Pour le surplus, les appelants ne produisent au soutien de leur argumentation que des clichés photographiques pris en janvier 2015, puis en mai 2017, à l’exclusion de tout autre élément de preuve, comme des attestations de riverains ou des procès-verbaux de constat d’huissier, contemporains à la présente action.
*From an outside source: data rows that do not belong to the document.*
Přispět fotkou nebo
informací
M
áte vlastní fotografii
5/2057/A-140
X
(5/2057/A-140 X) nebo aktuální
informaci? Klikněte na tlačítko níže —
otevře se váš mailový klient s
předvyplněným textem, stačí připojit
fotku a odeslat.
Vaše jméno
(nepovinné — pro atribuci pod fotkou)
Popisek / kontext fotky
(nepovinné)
Ces éléments sont insuffisants à rapporter la preuve qui leur incombe de l’existence de troubles anormaux de voisinage imputables à M. Y qui expose que, désormais, en raison de l’utilisation d’autres zones de stockage par son supermarché, l’entrepôt litigieux n’abrite plus que du matériel inerte ne générant aucune gêne au voisinage. Il ajoute que la simple utilisation d’un petit élévateur, de manière ponctuelle et uniquement pendant les heures ouvrables, ne provoque pas des
nuisances sonores d’une importance suffisante pour caractériser un trouble anormal de voisinage.
Pour ces motifs, les appelants seront déboutés de leurs entières demandes et le jugement déféré confirmé en toutes ses dispositions.
Sur l’article 407 du code de procédure civile de la Polynésie française :
Compte tenu de ce qui précède, il serait inéquitable de laisser à l’intimé la charge des frais irrépétibles du procès. En conséquence, Mme A B, épouse C, M. E C et Mme D Z seront condamnés in solidum à lui payer la somme de 240 000 francs CFP au titre de l’article 407 du code de procédure civile de la Polynésie française.
Sur les dépens :
Aux termes de l’article 406 du code de procédure civile de la Polynésie française : 'Toute partie qui succombe est condamnée aux dépens, sauf circonstance particulière résultant de l’intérêt ou de la faute d’une autre partie'.
En conséquence, en l’absence au cas présent d’une telle circonstance particulière, Mme A B, épouse C, M. E C et Mme D Z seront condamnés in solidum aux entiers dépens de l’instance d’appel.
PAR CES MOTIFS,
La Cour, statuant par mise à disposition, publiquement, contradictoirement, en matière civile et en dernier ressort ;
Déboute M. F-G Y de ses fins de non-recevoir ;
Déboute Mme A B, épouse C, M. E C et Mme D Z de leurs entières demandes ;
Confirme par conséquent le jugement entrepris en toutes ses dispositions ;
Y ajoutant :
Condamne in solidum Mme A B, épouse C, M. E C et Mme D Z à payer à M. F-G Y la somme de 240 000 francs CFP au titre de l’article 407 du code de procédure civile de la Polynésie française ;
Condamne in solidum Mme A B, épouse C, M. E C et Mme D Z aux entiers dépens de l’instance d’appel.
Prononcé à Papeete, le 28 octobre 2021.